Review of the facility's Radiology Policy titled, "Reportable Events Reporting," last reviewed 02/2023, revealed that the policy does not address radiology misreads.
During interview of Staff L-1 (Administrator) on 02/26/2025 at 11:01 AM, Staff L-1 confirmed that Patient #4's radiological images had been misread, and that they had conversations with the involved radiologists about the misinterpretations.
Review of the ED QAPI Meeting Minutes, dated from 01/2025 to 02/2025, identified no documented evidence that the hospital tracked, trended, nor analyzed radiology misreads to identify opportunities for improvement.
On 02/27/2025 at 1:49PM, a request was made for the ED Radiology Department Meeting Minutes.
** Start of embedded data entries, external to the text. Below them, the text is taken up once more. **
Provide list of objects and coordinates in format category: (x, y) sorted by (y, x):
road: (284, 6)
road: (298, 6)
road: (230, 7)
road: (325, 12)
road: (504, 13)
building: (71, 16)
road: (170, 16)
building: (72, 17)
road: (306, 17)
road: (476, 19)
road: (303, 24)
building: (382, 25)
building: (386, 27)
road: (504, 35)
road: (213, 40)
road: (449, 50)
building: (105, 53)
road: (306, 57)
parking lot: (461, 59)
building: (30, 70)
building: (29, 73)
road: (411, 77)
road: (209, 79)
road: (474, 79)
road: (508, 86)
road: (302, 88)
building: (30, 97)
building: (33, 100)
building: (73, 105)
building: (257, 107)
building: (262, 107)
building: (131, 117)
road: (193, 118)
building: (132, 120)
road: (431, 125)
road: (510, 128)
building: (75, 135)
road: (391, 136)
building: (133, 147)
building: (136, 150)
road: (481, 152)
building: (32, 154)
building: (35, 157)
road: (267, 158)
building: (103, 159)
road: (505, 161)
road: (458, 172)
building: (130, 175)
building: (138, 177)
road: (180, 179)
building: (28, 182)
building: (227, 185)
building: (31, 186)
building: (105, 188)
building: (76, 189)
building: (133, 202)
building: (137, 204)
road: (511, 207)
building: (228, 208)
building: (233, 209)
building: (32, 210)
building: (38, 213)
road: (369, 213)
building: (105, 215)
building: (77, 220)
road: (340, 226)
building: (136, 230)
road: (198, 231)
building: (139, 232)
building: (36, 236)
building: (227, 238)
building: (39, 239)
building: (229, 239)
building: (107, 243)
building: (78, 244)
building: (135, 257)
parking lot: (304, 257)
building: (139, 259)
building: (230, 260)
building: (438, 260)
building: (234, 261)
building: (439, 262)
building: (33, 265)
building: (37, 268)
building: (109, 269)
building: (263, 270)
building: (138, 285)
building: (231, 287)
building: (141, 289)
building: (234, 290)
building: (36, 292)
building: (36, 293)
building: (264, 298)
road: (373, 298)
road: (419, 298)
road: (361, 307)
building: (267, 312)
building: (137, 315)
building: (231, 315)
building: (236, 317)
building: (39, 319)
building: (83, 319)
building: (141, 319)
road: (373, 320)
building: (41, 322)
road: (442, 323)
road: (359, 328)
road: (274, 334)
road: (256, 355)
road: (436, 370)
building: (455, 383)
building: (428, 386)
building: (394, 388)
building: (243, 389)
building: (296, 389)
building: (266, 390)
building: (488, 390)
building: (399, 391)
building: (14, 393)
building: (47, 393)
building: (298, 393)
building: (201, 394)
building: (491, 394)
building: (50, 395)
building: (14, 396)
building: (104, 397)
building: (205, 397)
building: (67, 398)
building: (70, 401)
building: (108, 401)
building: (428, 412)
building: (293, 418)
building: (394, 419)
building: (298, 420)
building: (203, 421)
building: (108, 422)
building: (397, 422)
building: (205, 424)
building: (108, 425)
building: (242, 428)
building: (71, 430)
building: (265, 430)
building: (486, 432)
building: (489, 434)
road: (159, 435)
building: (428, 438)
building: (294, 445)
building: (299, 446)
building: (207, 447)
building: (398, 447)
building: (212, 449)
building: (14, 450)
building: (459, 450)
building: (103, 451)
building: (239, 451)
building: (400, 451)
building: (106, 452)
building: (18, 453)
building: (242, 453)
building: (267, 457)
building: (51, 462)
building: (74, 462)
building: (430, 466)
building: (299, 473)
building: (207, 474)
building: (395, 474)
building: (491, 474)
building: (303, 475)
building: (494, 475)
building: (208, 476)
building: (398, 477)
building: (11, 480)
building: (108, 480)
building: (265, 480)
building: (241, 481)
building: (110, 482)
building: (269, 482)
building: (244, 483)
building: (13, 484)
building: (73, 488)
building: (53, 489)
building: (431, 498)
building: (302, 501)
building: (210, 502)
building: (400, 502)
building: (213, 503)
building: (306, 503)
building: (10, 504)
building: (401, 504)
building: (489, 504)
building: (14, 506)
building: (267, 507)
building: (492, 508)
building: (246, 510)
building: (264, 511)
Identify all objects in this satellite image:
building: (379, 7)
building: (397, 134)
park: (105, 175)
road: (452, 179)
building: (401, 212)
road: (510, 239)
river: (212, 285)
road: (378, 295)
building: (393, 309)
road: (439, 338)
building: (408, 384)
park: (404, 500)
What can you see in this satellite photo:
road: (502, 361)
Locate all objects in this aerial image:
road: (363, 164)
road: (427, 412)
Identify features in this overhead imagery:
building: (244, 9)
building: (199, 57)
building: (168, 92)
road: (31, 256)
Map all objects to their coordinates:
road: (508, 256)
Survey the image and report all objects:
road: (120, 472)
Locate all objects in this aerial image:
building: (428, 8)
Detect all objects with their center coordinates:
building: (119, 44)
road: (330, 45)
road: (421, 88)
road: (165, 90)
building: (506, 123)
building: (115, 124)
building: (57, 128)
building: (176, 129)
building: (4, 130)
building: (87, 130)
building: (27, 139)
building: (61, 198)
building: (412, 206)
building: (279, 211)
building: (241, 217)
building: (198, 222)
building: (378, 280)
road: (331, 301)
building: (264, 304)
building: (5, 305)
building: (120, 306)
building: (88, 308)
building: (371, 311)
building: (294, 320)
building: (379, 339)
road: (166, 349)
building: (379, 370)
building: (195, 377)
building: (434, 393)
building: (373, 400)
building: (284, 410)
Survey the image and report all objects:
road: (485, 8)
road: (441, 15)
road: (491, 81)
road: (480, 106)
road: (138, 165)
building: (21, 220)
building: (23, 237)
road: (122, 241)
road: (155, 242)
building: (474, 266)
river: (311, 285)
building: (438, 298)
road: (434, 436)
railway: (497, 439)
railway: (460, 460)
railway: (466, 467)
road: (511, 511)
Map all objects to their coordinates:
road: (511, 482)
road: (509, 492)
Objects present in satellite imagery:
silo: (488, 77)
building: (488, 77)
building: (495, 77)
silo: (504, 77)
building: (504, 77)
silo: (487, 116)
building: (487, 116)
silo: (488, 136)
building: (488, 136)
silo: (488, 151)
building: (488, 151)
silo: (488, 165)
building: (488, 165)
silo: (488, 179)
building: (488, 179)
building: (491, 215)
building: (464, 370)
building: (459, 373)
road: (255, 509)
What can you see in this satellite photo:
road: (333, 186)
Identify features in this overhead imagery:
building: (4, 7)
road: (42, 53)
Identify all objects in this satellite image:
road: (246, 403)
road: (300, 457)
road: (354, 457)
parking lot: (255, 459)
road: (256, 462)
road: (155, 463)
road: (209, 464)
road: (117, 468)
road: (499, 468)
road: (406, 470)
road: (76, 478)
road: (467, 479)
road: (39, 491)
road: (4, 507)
A second request was made on 03/04/2025. Electronic mail from Staff P-1 (Director) dated 03/04/2027 at 10:48 AM revealed, " ...radiology does not keep minutes for case review meetings/QA meetings based on advice of counsel."
During re-interview of Staff L-1 on 02/27/2025 at 2:13 PM, Staff L-1 confirmed the facility did not have a process of tracking, trending, and analyzing radiology misreads.
These findings were shared with Staff Z-1 (Administrator), Staff A-2 (Administrator), and Staff B2 (Administrator) during the Exit Conference on 03/04/2025 at 3:45 PM.